[Opening Data provided section]
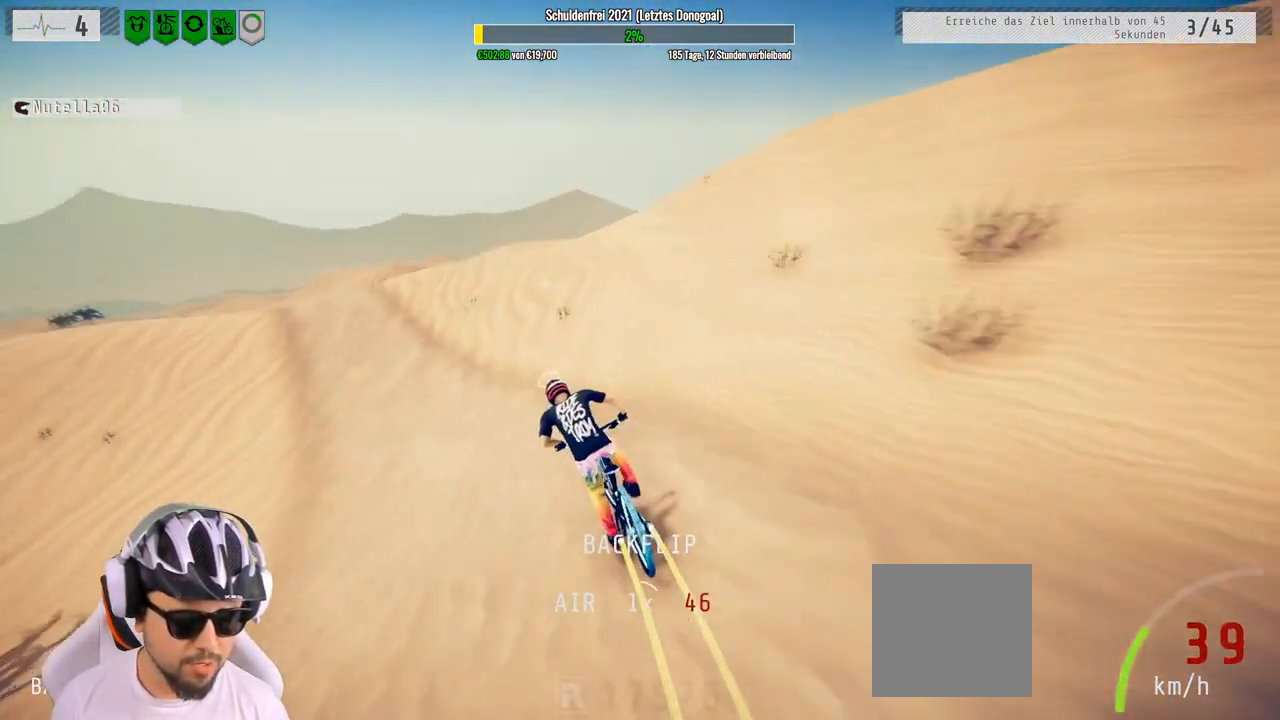
{"buttons": ["R2"], "left_stick": "center", "right_stick": "center", "events": [[467, "left_stick", "center"]]}
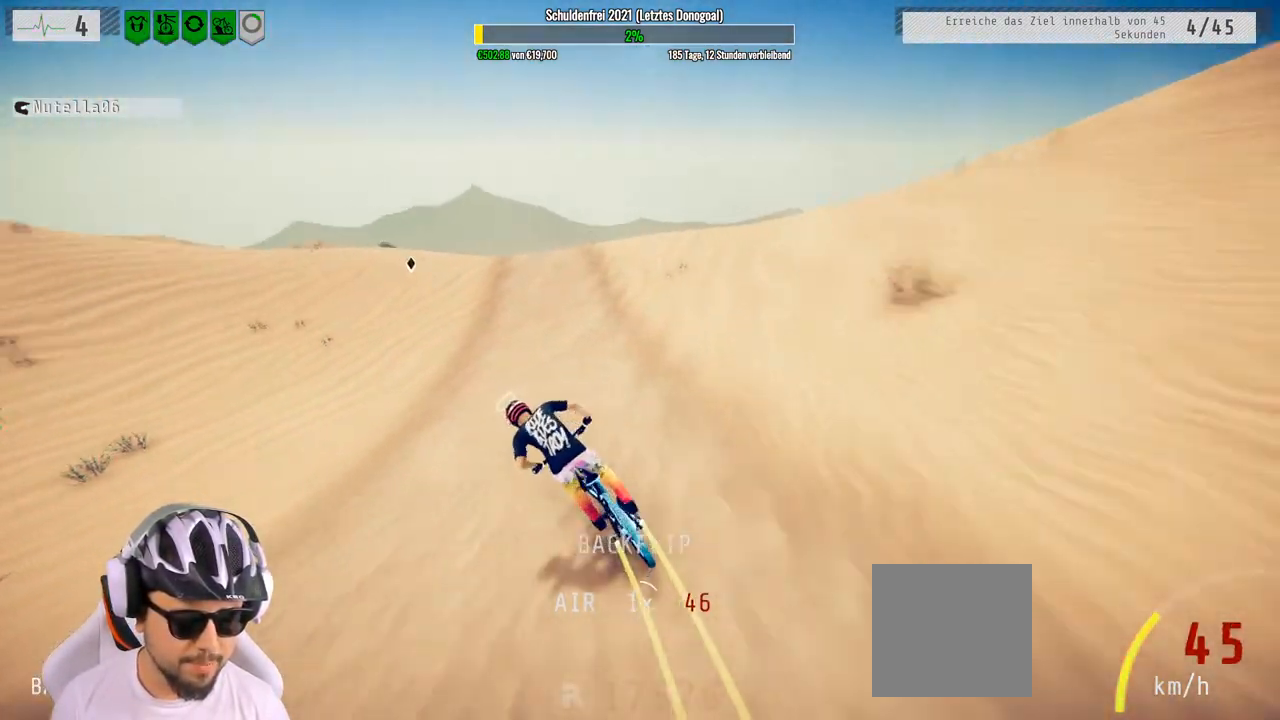
{"buttons": ["R2"], "left_stick": "center", "right_stick": "down", "events": [[167, "left_stick", "left"], [267, "left_stick", "center"], [300, "right_stick", "down"]]}
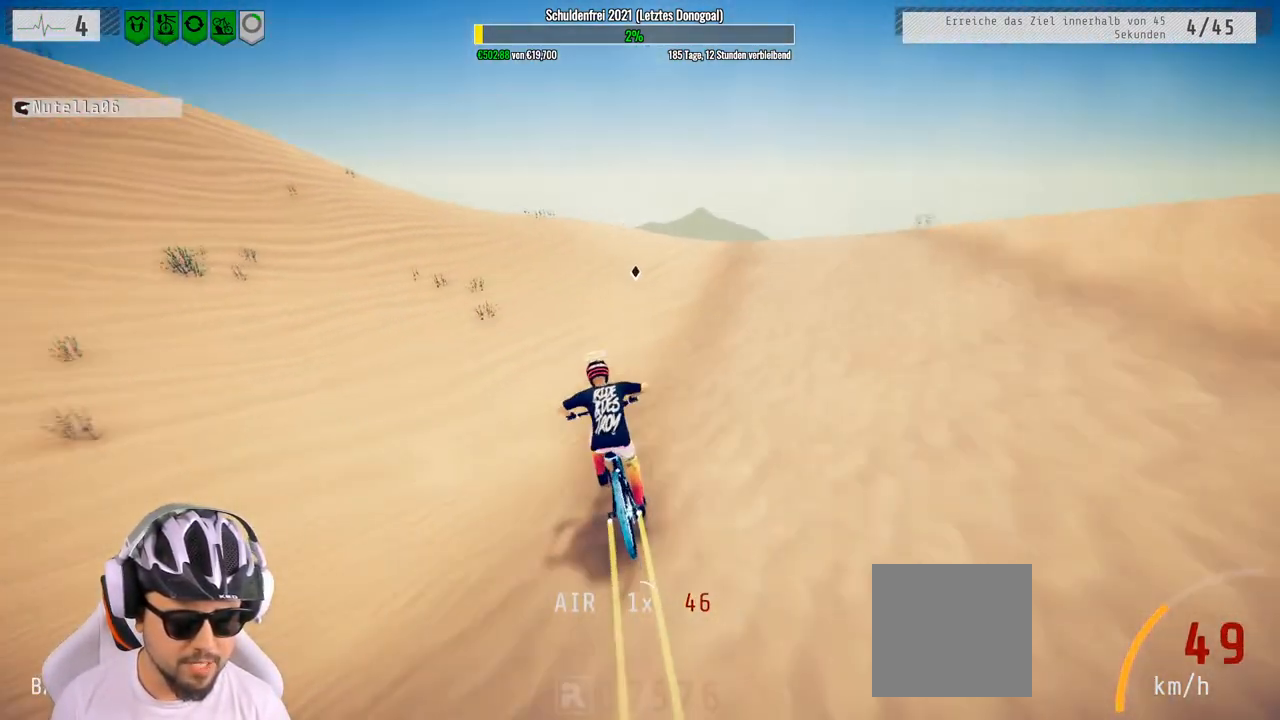
{"buttons": ["R2"], "left_stick": "right", "right_stick": "down", "events": [[83, "left_stick", "right"]]}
[Closing Data provided section]
Show all lines from the data above in which the word "center" appears.

{"buttons": ["R2"], "left_stick": "center", "right_stick": "center", "events": [[467, "left_stick", "center"]]}
{"buttons": ["R2"], "left_stick": "center", "right_stick": "down", "events": [[167, "left_stick", "left"], [267, "left_stick", "center"], [300, "right_stick", "down"]]}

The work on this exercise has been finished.